Elysium Fire is a 2018 hard science fiction novel by Welsh author Alastair Reynolds. It is a direct sequel to Aurora Rising, taking place in the Revelation Space universe. Reynolds has stated that the novel requires no previous knowledge of Aurora Rising, functioning as a standalone work.

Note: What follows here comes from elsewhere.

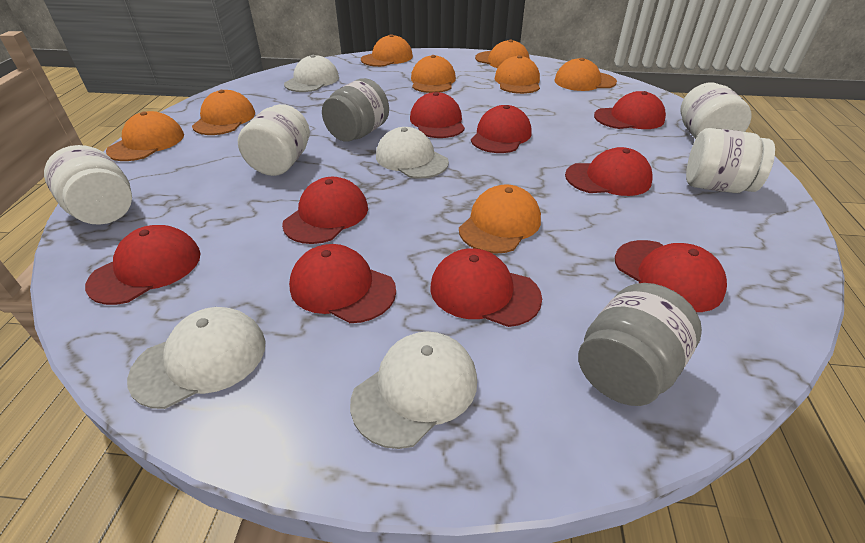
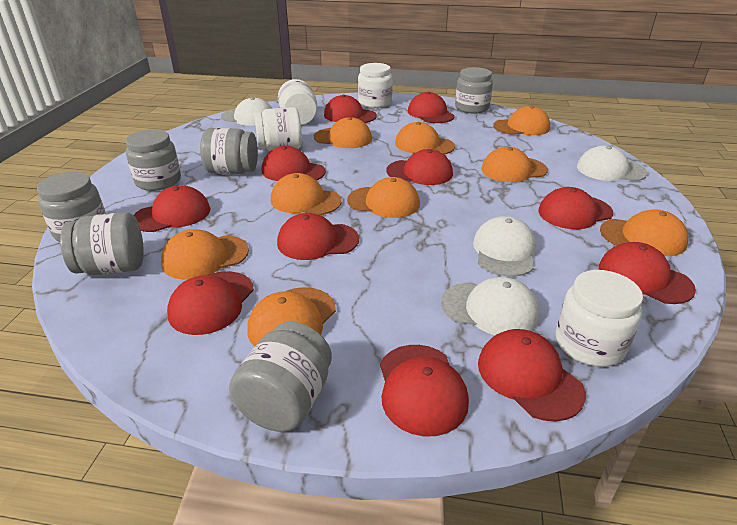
grey jar: [322,78,389,142] [578,283,702,406] = 2 -> [37,172,106,242] [60,212,144,275] [125,129,181,191] [200,128,258,174] [229,322,332,432] [455,67,493,114] = 6
orange cap: [106,111,184,161] [192,90,255,135] [361,34,413,67] [411,55,456,93] [459,184,541,254] [475,40,530,68] [495,55,540,94] [554,58,617,91] = 8 -> [161,229,249,280] [247,287,336,347] [271,173,342,215] [314,117,372,148] [347,177,420,218] [395,122,455,155] [482,147,548,182] [493,106,550,135] [600,209,689,256] = 9
red cap: [85,225,201,305] [282,177,368,244] [289,244,396,323] [410,92,465,138] [430,248,542,327] [471,105,532,153] [565,147,653,196] [594,91,666,129] [615,240,727,312] = 9 -> [134,185,211,232] [167,271,254,335] [262,146,325,181] [277,213,359,260] [324,95,377,123] [380,345,469,437] [386,149,453,185] [408,92,455,123] [478,329,586,422] [538,187,613,229] [599,242,696,304] = 11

Aurora Rising, Elysium Fire, and Machine Vendetta comprise the Prefect Dreyfus Emergencies series.

==Synopsis==
Elysium Fire begins two years after the events of Aurora Rising. Senior Prefect Tom Dreyfus and Field Prefect Thalia Ng are investigating a series of strange deaths. Random, unconnected citizens in the Glitter Band are "melting"—the neural implants in their heads rapidly overheating and frying their brains. The meltings begin to occur at an increasing rate, and the Prefects have no idea where to start the investigation. As the meltings are happening, several habitats in the Glitter Band, unhappy with the decisions made by Panoply at the end of Aurora Rising, begin seceding from the Glitter Band and thus no longer fall under the authority of Panoply. Leading the movement to secede is the mysterious Julius Devon Garlin Voi, who seems to have inside knowledge of what has been happening.

==Reception==
Eric Brown of The Guardian praises Reynolds's world building for the novel, and his ability to populate the far-future technological societies with well rounded characters. Publishers Weekly says "the big concepts and complex story effectively pull readers into intriguing speculation about human identity and potential."